**** Quoted text ****

Ivan Schitco(SKITSKO) (born 4 January 2003) is a Moldovan chess player who holds the title of Grandmaster (GM, 2022).

Biography 
Ivan Schitco is one of the best young Moldovan chess players. He participated in European Youth Chess Championships and World Youth Chess Championships.He trained with the international master Boris Itkis and regularly attended the sessions of the Chess Federation Performance Center under the guidance of the distinguished coach Grandmaster Dmitrii Svetuskin.
He got the bronze in 2012 at the World School Chess Championship.
In November 2017, he ranked first at the Botvinnic Cup International Tournament in Moscow (Russia), where the strongest juniors from 11 countries participated, including 8 chess players with international titles. In 2019 Ivan Schitco won European School Chess Championship in U17 age group.

**** Dataset extract ****

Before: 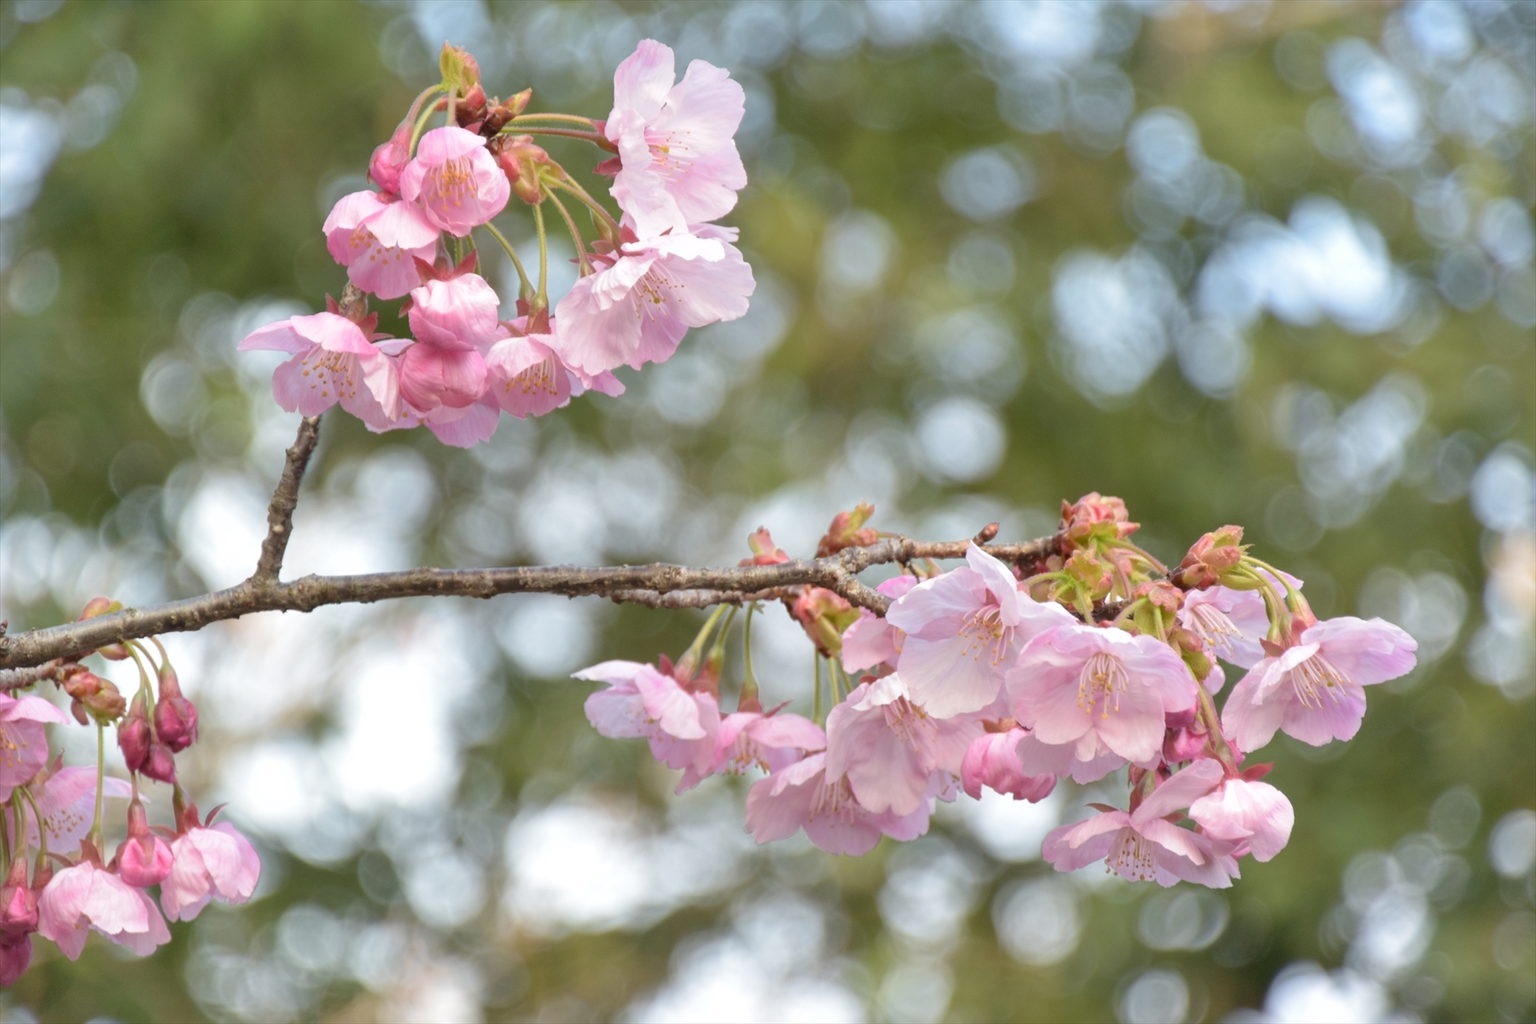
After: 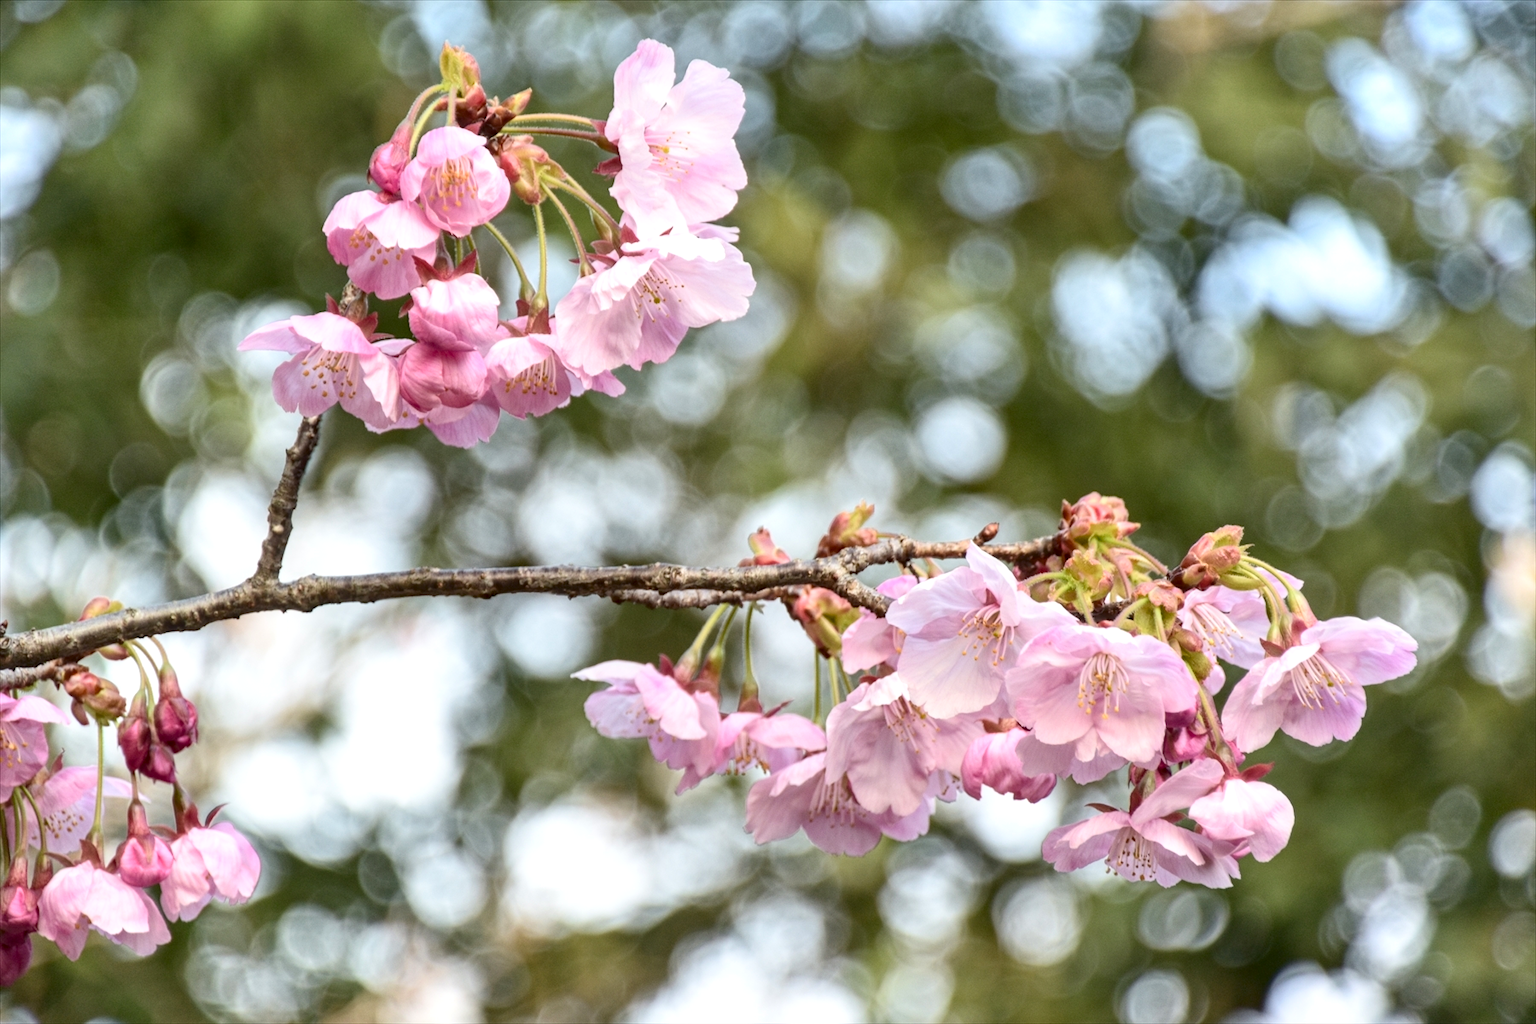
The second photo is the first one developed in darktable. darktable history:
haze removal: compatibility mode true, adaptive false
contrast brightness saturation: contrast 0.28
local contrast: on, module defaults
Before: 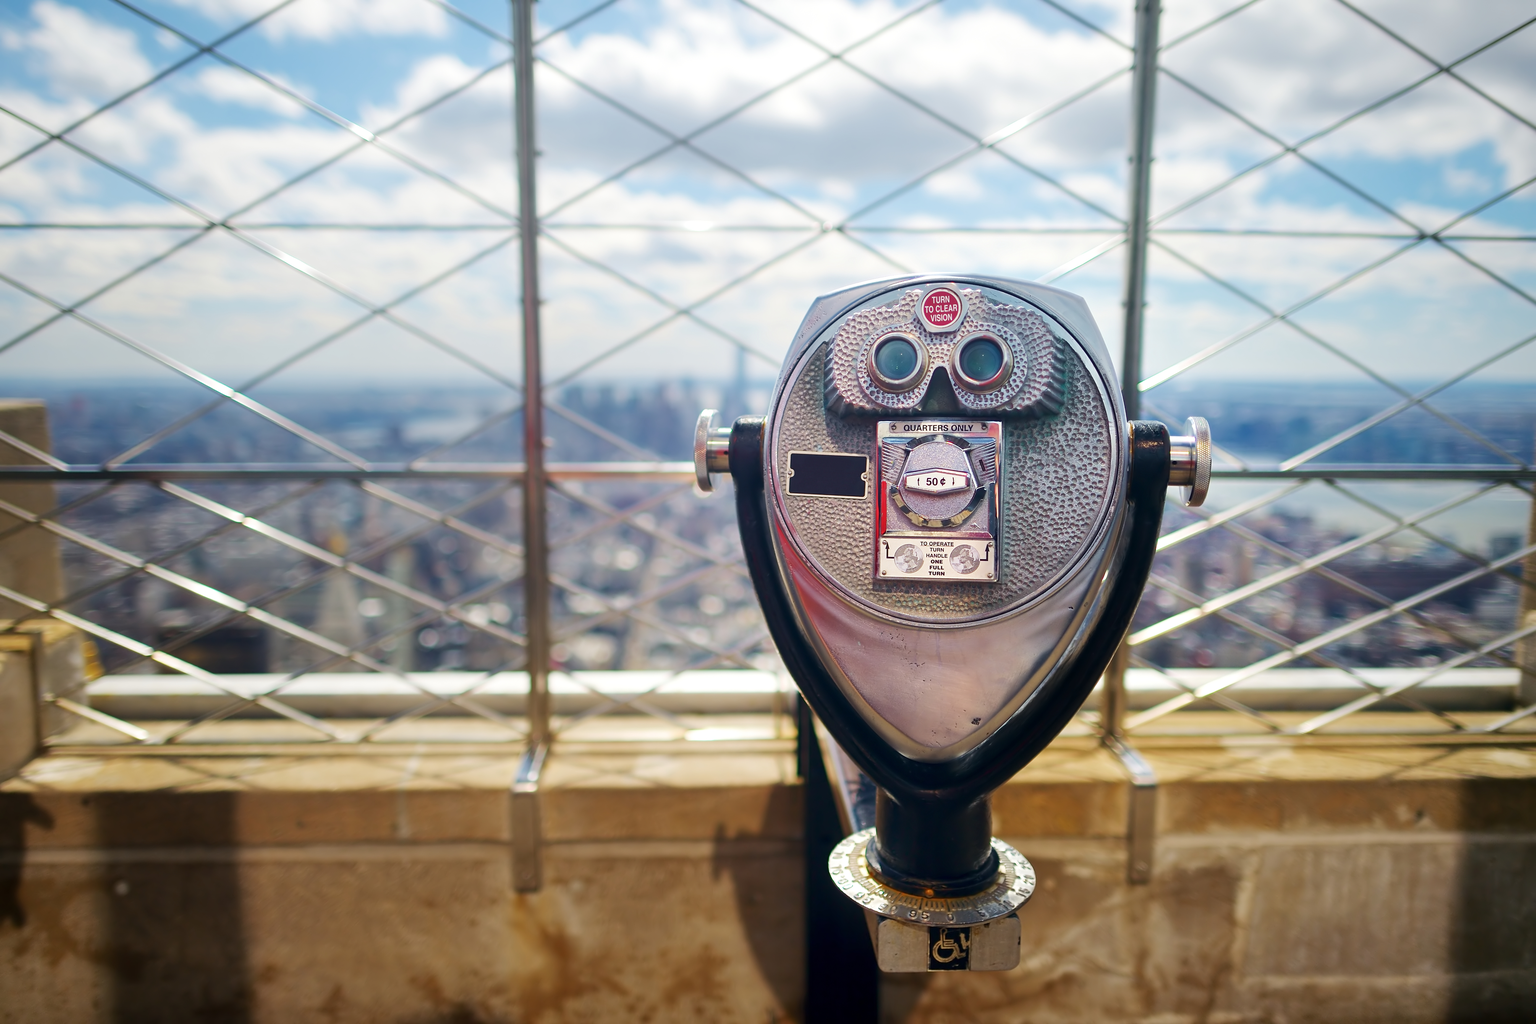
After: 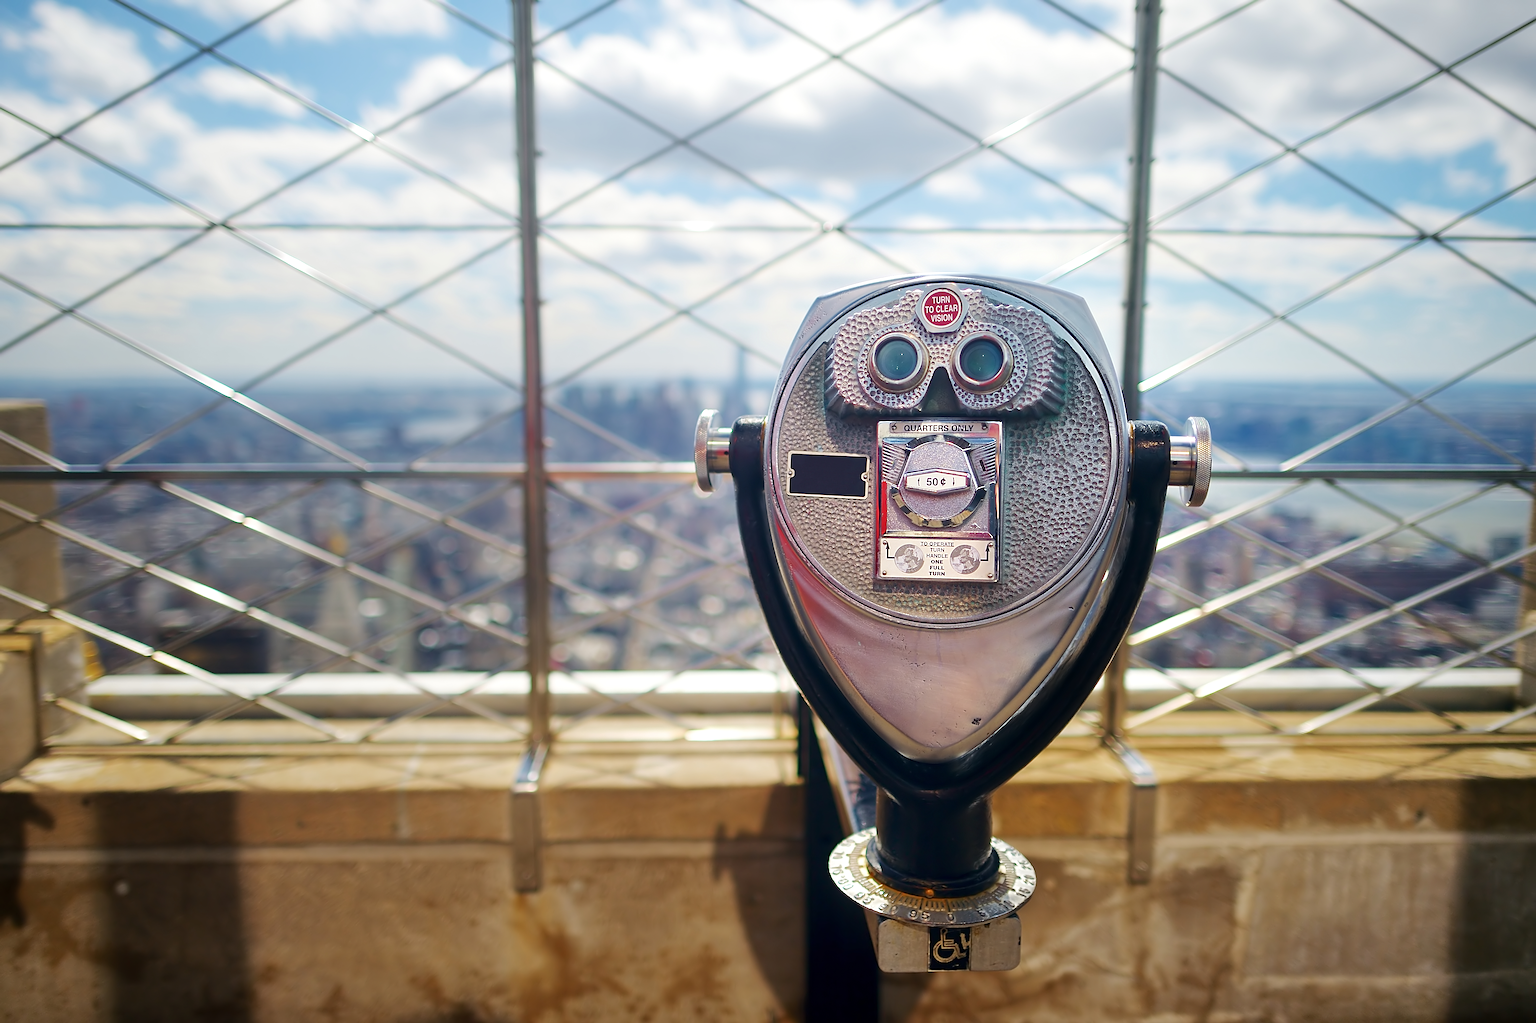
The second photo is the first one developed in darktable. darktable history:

****

According to the chess player biography, in what year did Ivan Schitco win the European School Chess Championship in the U17 age group?

2019